Instructions for the task -
Copy the data below word for word, starting with the line containing "Śródmieście pomaga rodzinie przejść przez ten" and ending with the line containing "Śmierć członka rodziny często przychodzi", both lines included.

The records -
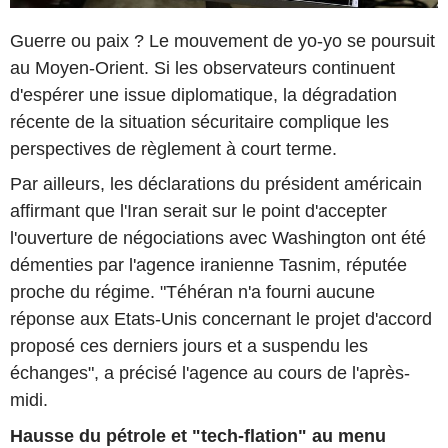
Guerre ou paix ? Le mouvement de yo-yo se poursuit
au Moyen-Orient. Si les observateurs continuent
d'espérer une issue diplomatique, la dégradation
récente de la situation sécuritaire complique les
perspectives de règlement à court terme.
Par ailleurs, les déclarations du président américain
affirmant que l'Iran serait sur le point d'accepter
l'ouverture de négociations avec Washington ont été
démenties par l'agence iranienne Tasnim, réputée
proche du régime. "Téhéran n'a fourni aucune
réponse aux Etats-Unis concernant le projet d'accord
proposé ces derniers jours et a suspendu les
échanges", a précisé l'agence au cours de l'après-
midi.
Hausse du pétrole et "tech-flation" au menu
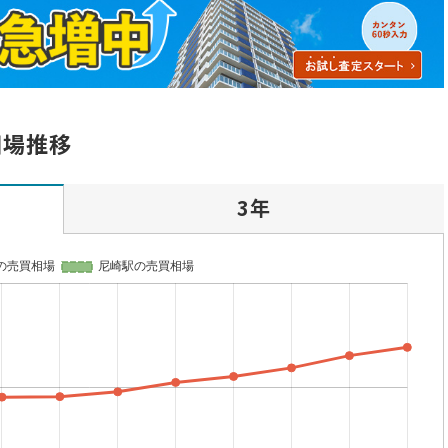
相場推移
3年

* * *

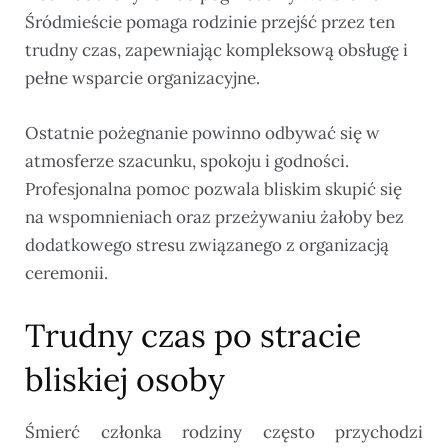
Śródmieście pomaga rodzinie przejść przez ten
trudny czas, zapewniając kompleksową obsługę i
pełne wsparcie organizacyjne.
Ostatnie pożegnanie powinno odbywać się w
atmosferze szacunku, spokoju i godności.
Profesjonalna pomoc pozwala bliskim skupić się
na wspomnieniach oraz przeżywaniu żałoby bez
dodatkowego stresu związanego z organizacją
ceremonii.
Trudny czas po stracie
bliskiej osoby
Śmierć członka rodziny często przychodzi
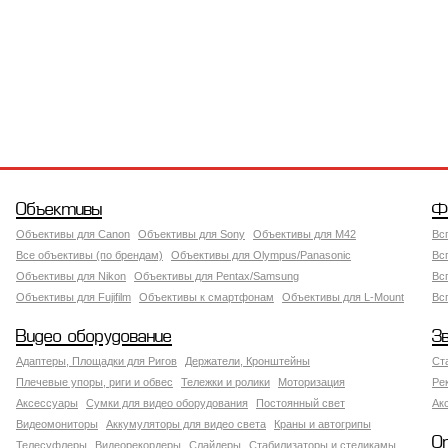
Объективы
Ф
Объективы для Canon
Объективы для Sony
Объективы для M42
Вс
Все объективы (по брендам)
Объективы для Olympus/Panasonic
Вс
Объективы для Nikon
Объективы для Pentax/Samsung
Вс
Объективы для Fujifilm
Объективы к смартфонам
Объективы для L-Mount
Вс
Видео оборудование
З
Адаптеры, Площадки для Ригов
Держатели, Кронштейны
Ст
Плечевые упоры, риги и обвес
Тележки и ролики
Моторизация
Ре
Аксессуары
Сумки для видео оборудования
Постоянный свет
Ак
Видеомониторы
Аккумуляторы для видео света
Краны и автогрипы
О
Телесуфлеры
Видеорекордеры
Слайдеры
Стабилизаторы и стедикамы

--

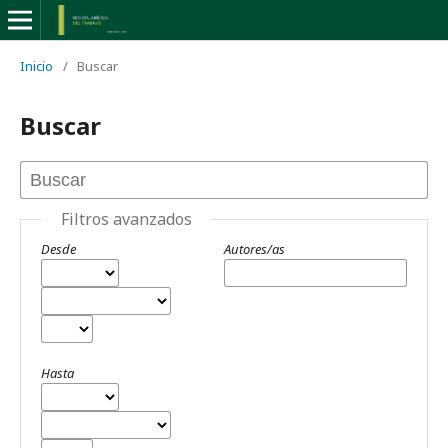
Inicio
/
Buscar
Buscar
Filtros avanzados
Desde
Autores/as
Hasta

Solution to the problem -
Śródmieście pomaga rodzinie przejść przez ten
trudny czas, zapewniając kompleksową obsługę i
pełne wsparcie organizacyjne.
Ostatnie pożegnanie powinno odbywać się w
atmosferze szacunku, spokoju i godności.
Profesjonalna pomoc pozwala bliskim skupić się
na wspomnieniach oraz przeżywaniu żałoby bez
dodatkowego stresu związanego z organizacją
ceremonii.
Trudny czas po stracie
bliskiej osoby
Śmierć członka rodziny często przychodzi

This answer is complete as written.